Einleitende Gedanken

Nach Klaus Grawe[1] hat die Psychotherapieforschung die Aufgabe, vier Fragen zu beantworten, die angewendet auf die Musiktherapieforschung folgendermaßen lauten: 1. Ist Musiktherapie wirksam? 2. Welche Form der Musiktherapie ist besser oder am besten? 3. Welche Form der Musiktherapie ist für wen indiziert? 4. In welcher Form wird Musiktherapie betrieben?
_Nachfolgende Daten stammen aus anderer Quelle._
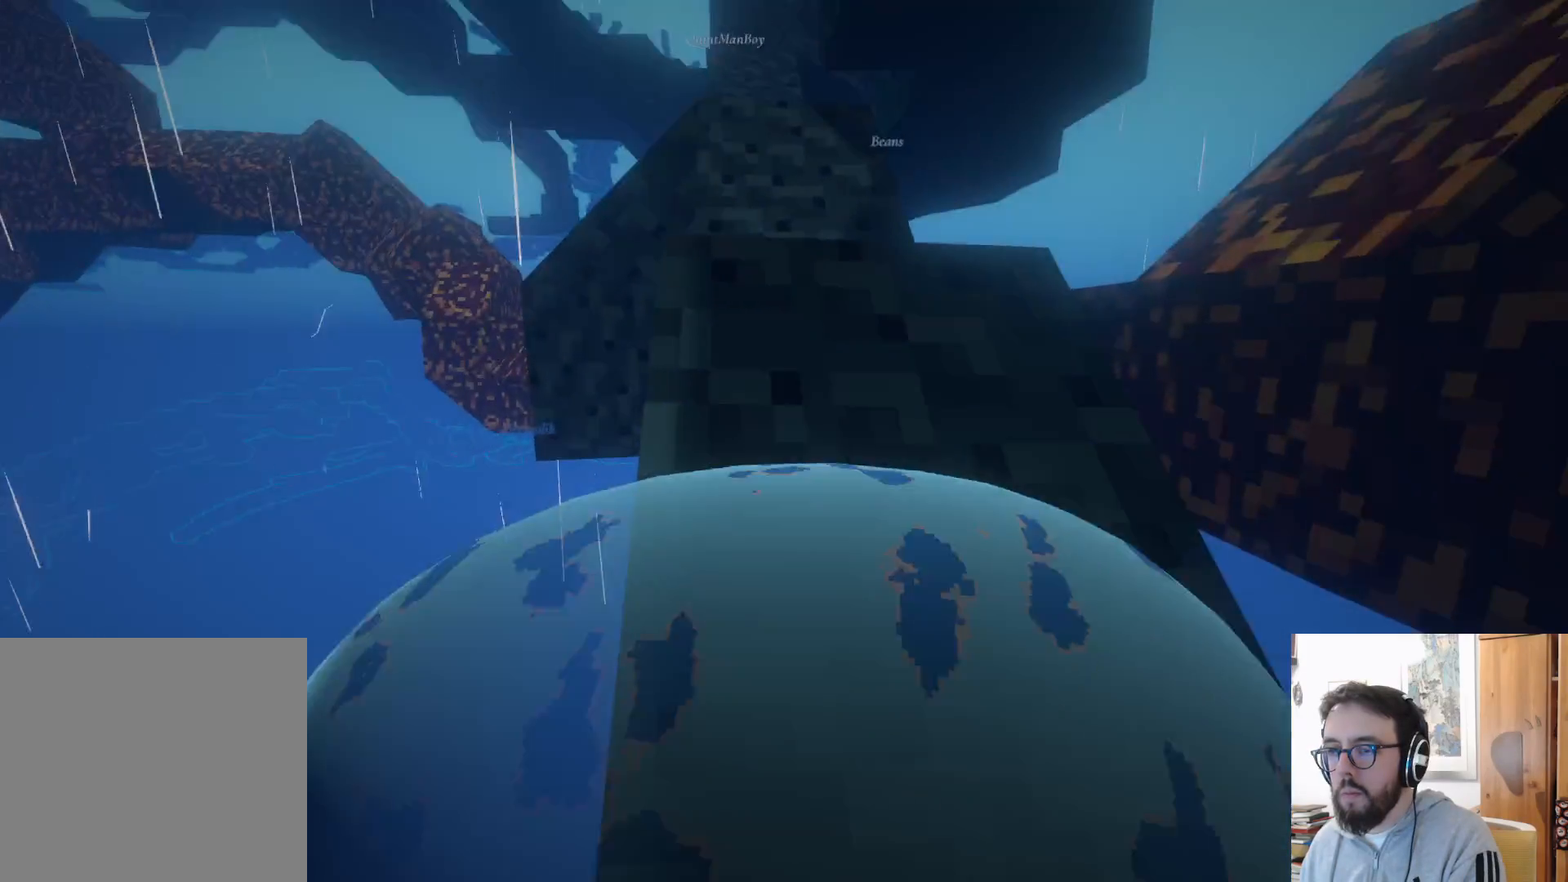
{"dt_ms": 500, "buttons": [], "left_stick": "up-left", "right_stick": "center", "events": [[50, "right_stick", "center"], [267, "left_stick", "up"], [384, "left_stick", "up-left"]]}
Der Verlauf der Forschungsaktivitäten bestimmt den Stand der disziplinären Entwicklung, die sich anhand der Beantwortung der oben genannten Fragen in 4 Phasen unterscheiden lässt:  Legitimationsphase (I), Wettbewerbsphase (II), präskriptive Phase (III) und Prozessforschungsphase (IV).

 

 
 

 

FREITAG: 9.2.2024

ab 12h Anmeldung

 

13:00 BEGRÜSSUNG

Einführende Gedanken Susanne Metzner

 

13:30  VORTRAG: Interaktionsfokussierte Musik-

therapie mit krebserkrankten Kindern und wichtigen Bezugspersonen (INMUT): Herausforderungen und Chancen einer multizentrischen randomisiert-

kontrollierten Machbarkeits-Studie

Constance Boyde, Witten/Herdecke & Anna Görsch, Dortmund

 

14:45 ERFRISCHUNGSPAUSE

 

15:15 VORTRAG: Herausforderungen und Chancen einer internationalen Studie zur Musiktherapie im systemischen Kontext

Carina Petrowitz, Würzburg & Thomas Wosch, Würzburg

 

17:00 POSTERSESSION

Moderation Petra Burzlaff und Carmen Ding

 

18:30 ABENDIMBISS

 

19:30 BUCHVORSTELLUNG:

Literaturkompass Musiktherapie - Eine Reise durch Praxis, Theorie und Forschung mit 101 Büchern

Thomas Stegemann, Sandra Lutz Hochreutener, Hans Ulrich Schmidt (Hg.)

 

20:00 POSTERPREISVERLEIHUNG

(Horst Kächele Advancement Award)

 

anschließend Musikalischer Abschluss

 

 

SAMSTAG, 10.2.2024

8:50     WARM UP UND EINFÜHRUNG

Josephine Geipel

 

9:00 VORTRAG: Music Therapy for Preterm Infants and their Parents – from Research into Clinical

Implementation

Łucja Bieleninik, Gdansk (Polen) Shulamit Epstein, Haifa (Israel)

 

10:15 ERFRISCHUNGSPAUSE

 

10:45 DISKUSSIONSFOREN

 

1. „Warum gibt es so wenige Musiktherapie-Studien für den Bereich Psychiatrie/Psychosomatik? Welche weiteren „weißen Flecken“ gibt es in der Musiktherapieforschung“

Hans Ulrich Schmidt & Gitta Strehlow

 

2. Die Bedeutung des Scientist-Practitioner-Modells für erfahrene Musiktherapie-Praktiker*innen

Josephine Geipel & Susann Kobus

 

3. Sind Roboter die besserenStudienmusiktherapeut*innen?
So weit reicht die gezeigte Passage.